妖力も殆ど使い切り、喋るのも億劫そうで。猫又は肩を上下させて息をしている。
「随分とお疲れだな。普段ぐうたら生活してっからだ」
「あれだけ力を使って動けるお前がおかしいんだの。体力馬鹿と一緒にするでない」
「動けねぇのに口は元気で何よりだ」
供助も猫又の所へと集まり、冗談を交えて無事を確認する。
「それに猫又、気付いたか? ケガレガミの相手をしてて気付くの遅れたが……」
「うむ。天愚が張った結界の気配が消えておる。南もやったようだの」
「だいぶ弱ってるが南の霊気も感じる。しっかり意地を通したな、アイツ」
森に投げ飛ばされた時に見た南は、ボロボロで傷だらけ。それでも自分の敵は自分で倒すと言い切った。

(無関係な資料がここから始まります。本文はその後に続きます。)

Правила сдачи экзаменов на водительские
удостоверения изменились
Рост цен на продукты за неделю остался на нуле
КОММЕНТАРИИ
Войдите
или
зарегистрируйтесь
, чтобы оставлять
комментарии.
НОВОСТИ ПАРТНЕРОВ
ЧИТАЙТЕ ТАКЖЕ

それをしっかりと実現させ、白星を勝ち取った事に安堵する。少し気掛かりだったが、供助は小さく笑みを零した。
が、すぐに表情を一転させる。
「これで無事解決……って訳にゃあ、いかねぇよな」
わざとらしく、小さく一呼吸。
そして、僅かに細めた視線を向ける先。
「お前等、一体なんだ?」
そこに居たのは、悠一と結花。
ケガレガミは倒した。子供達も無事だった。しかし、これで大団円、とはいけない。
まだ残っている問題があり、その答えによっては……。
「太一達を守ってくれたのには感謝してる。けど、それとこれは別だ。はっきりさせねぇとな」
「お、おい供助! もしかして悠一と結花ちゃんを疑ってんのか!」
疑いの念を払拭できないと、警戒も解かず。供助は率直に聞いた。
しかし、それを聞いた太一が供助の肩を掴む。
「半々だ」
「俺達を守ってくれたんだぞ! それで充分だろ!」
「結果的に、って事もある。俺と猫又が弱っているこの状況を狙っていたとしたらどうする?」
「ッ!? でもよ……!」
供助が言ってる事は解る。文化祭前夜の一件で人外の怪異がどれだけ恐ろしいのかも、理解している。
そして、結界を張れた悠一と結花が、普通の一般人とは異なるというのも。
でも、助けてくれた。体を張って、危険を顧みずに、助けてくれた。理屈は分かっても感情が納得してくれない。